After my son was born, my partner lost very little weight, and I imagine this verified the doctors’ suspicions. She came home and had trouble breathing. On the second night, it got so bad that she couldn’t lay down. My young and immature response was something akin to, “Oh, it will pass.” But her mother was there and insisted on taking her to the hospital ― and in that moment probably saved her life. The doctors took another look and came back with a very different diagnosis: congestive heart failure. She was hospitalized for a week, during which time she lost about a third of her body weight, all of it fluid. Peripartum cardiomyopathy, the disease that led to congestive heart failure, is rare and lethal. It kills women. And no one knows why.
For reasons beyond me, childbirth ― in the popular American mind ― is swaddled in gossamer, gift wrap and icing. Beneath the pastel Hallmark cards and baby showers, behind the flowers, lies a truth encoded, still, in our wording, but given only minimal respect ― the charge of shepherding life is labor. It’s work. You need only look to the immediate past, or you need only look around the world, or you need only come close to losing the love of your small, young life to understand a correlating truth ― pregnancy is potentially lethal work.
As recently as the 1930s, the maternal death rate in this country was 900 per 100,000 births. The Western world has obviously made significant strides in reducing maternal deaths. (In Afghanistan, some 1,400 women die per 100,000 births.) This is excellent news. But it can not obscure perhaps the most specific and nameable species of male privilege ― of all the things that may one day kill me, pregnancy is not among them.

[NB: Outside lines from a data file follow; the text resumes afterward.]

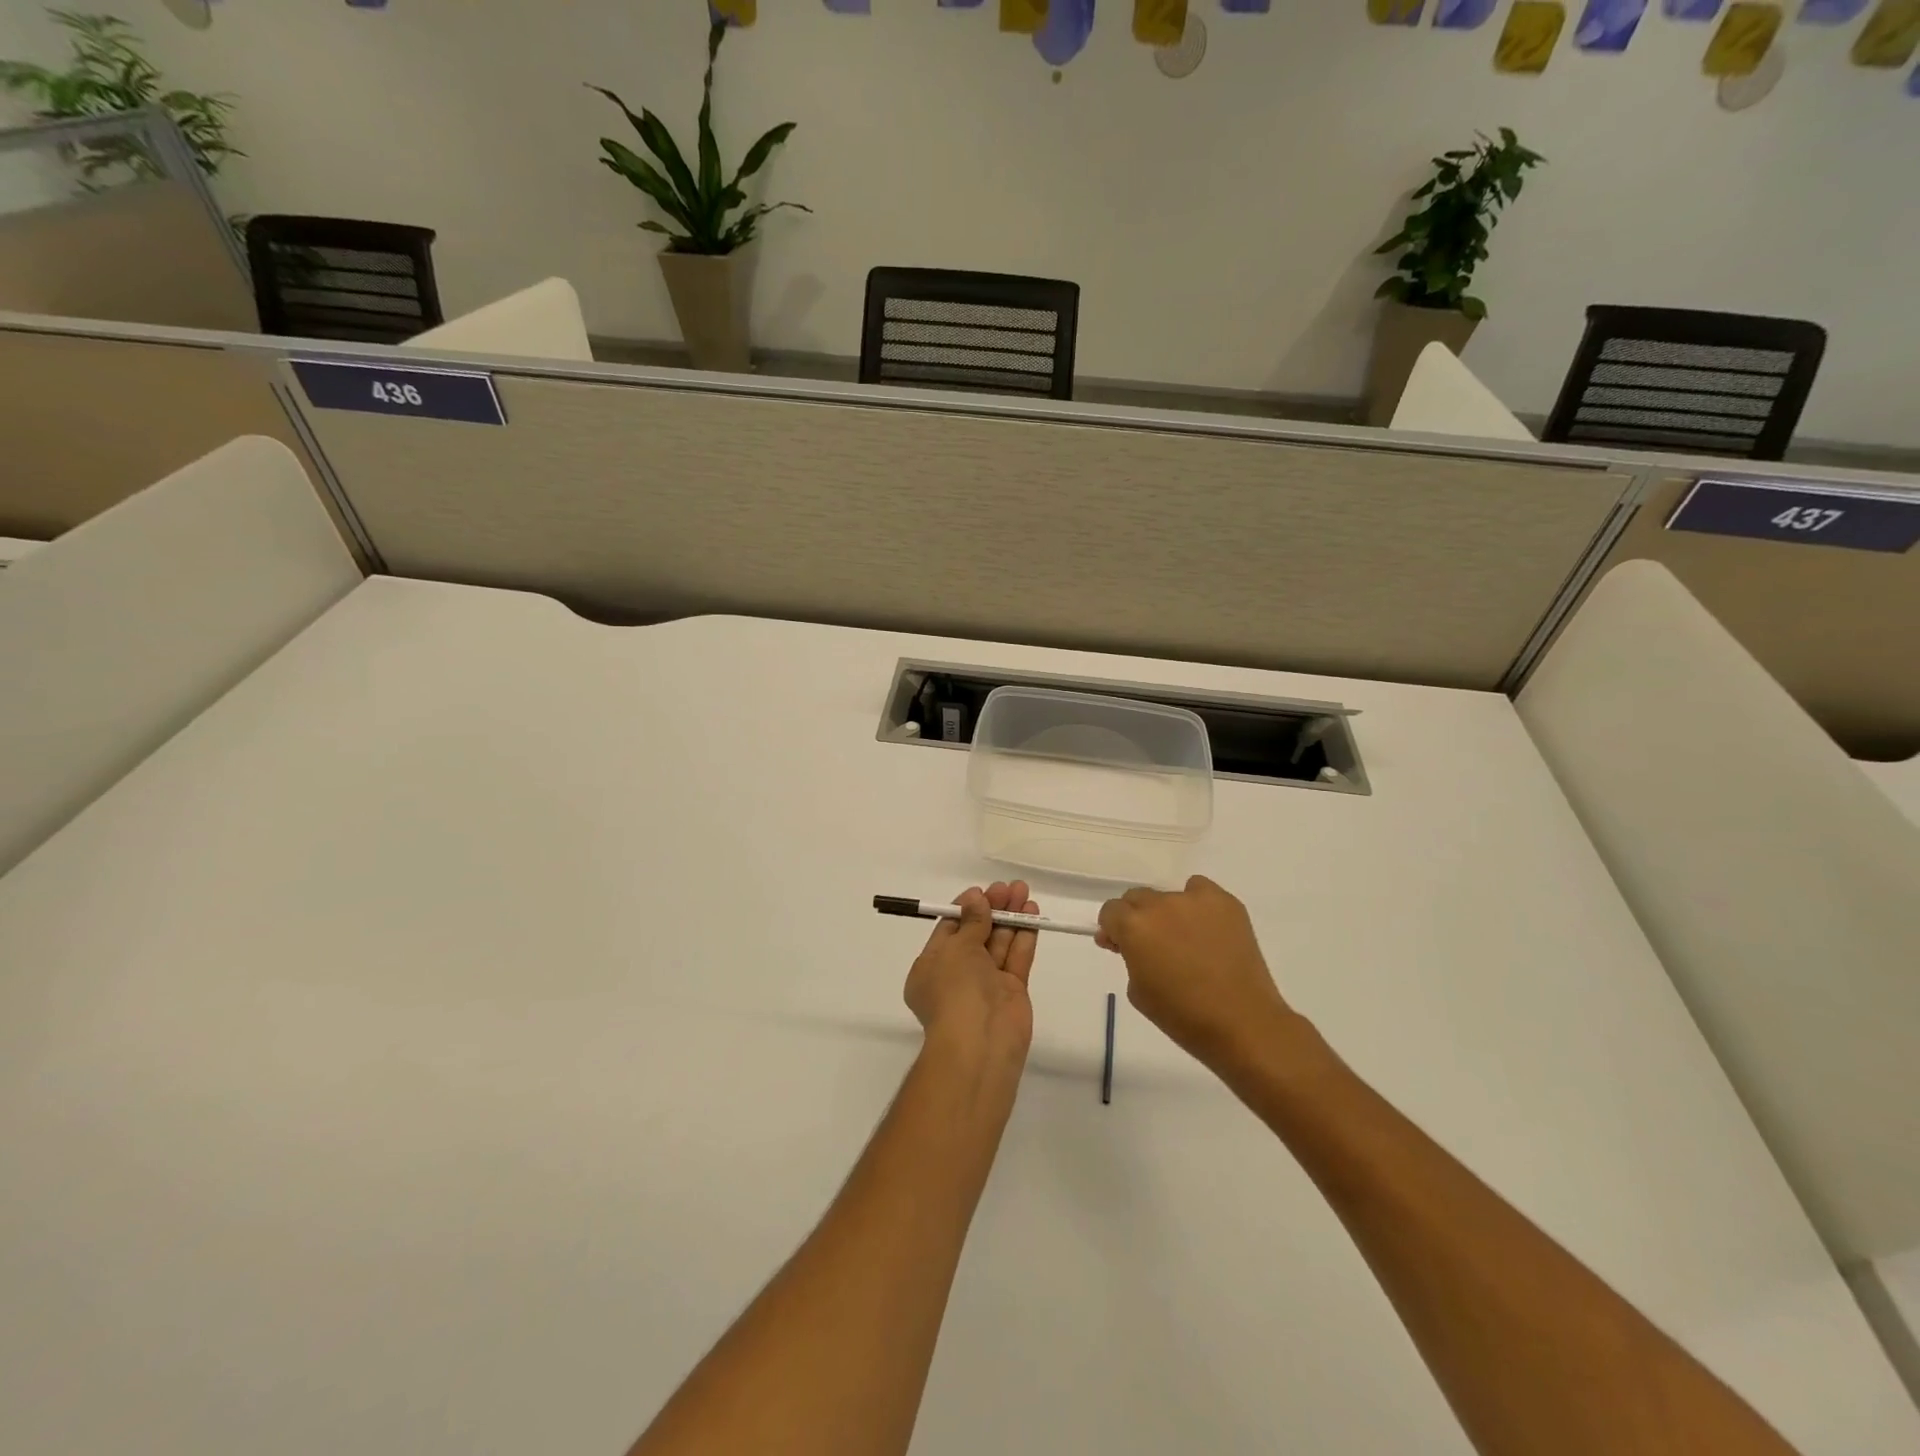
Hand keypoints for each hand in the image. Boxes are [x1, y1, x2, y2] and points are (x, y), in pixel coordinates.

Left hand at [904, 882, 1038, 1060]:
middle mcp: (957, 974)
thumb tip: (976, 899)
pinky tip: (1032, 913)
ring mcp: (986, 983)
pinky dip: (1024, 935)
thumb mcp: (957, 949)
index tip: (982, 891)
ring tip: (1024, 891)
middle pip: (977, 934)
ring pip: (999, 943)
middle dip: (992, 909)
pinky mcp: (1011, 991)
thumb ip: (971, 922)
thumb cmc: (956, 990)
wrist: (980, 1042)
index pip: (949, 930)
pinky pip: (1016, 958)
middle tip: (1009, 887)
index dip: (966, 909)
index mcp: (931, 966)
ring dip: (1010, 917)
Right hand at [1096, 875, 1292, 1071]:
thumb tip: (1126, 943)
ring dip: (1168, 914)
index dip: (1113, 929)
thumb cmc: (1182, 1016)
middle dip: (1137, 918)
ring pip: (1169, 897)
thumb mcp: (1138, 991)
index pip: (1111, 911)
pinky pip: (1200, 891)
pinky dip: (1197, 905)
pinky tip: (1206, 929)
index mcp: (1134, 926)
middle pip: (1138, 898)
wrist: (1242, 1023)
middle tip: (1152, 945)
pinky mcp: (1225, 902)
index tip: (1121, 947)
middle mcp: (1160, 904)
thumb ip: (1128, 958)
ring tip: (1186, 940)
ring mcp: (1194, 899)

This is the era of Internet intellectuals, mostly men, who excel at analogizing easily accessible facts to buttress their points. It’s a good skill to have, and one I employ myself. But it isn’t wisdom. Like most people, I have deep problems with the termination of life ― and that is what I believe abortion to be. Still, a decade ago, I learned that those problems were abstract, and could not stand against something as tangible and imposing as death.
My embrace of a pro-choice stance is not built on analogizing noted abortion opponent Rick Santorum with Hitler. It is not built on what the pro-life movement is “like.” It’s built on a disturbing, inelidible truth: My son is the joy of my life, but the work of ushering him into this world nearly killed his mother.

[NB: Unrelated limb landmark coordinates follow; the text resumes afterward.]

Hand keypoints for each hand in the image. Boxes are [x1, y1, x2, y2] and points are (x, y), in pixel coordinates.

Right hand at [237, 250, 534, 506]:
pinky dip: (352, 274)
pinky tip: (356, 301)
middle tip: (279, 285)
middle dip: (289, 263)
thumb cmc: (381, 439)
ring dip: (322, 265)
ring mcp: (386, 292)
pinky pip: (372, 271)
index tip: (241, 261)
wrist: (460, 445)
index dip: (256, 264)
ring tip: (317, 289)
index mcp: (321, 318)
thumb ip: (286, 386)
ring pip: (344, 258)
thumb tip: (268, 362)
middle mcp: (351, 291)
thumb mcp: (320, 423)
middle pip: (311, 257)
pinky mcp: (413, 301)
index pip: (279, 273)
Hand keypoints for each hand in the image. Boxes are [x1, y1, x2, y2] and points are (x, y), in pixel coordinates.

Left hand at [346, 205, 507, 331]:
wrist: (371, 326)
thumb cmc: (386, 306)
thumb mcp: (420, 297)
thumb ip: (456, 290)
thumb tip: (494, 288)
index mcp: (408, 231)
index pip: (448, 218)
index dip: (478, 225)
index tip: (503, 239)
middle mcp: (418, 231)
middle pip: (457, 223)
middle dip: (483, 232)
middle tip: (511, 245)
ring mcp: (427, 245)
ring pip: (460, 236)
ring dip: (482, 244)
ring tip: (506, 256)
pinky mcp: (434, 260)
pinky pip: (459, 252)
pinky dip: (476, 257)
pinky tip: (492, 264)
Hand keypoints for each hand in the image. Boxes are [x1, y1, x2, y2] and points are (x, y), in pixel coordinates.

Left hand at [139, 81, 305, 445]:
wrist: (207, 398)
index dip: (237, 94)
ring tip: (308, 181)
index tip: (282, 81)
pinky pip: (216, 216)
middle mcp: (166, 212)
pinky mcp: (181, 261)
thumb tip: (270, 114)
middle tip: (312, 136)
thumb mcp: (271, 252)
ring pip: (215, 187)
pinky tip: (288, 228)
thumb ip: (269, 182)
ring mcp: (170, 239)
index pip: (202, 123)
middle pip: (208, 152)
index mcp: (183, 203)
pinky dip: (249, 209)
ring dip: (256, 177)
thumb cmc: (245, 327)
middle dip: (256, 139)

The literalism of that last point can not be escaped. Every day, women choose to take on the hard labor of pregnancy. It’s courageous work, which inspires in me a degree of admiration exceeded only by my horror at the notion of the state turning that courage, that hard labor, into a mandate. Women die performing that labor in smaller numbers as we advance, but they die all the same. Men do not. That is a privilege.
By Ta-Nehisi Coates
Ta-Nehisi Coates is a writer and senior editor for the Atlantic and its website. ― Ed.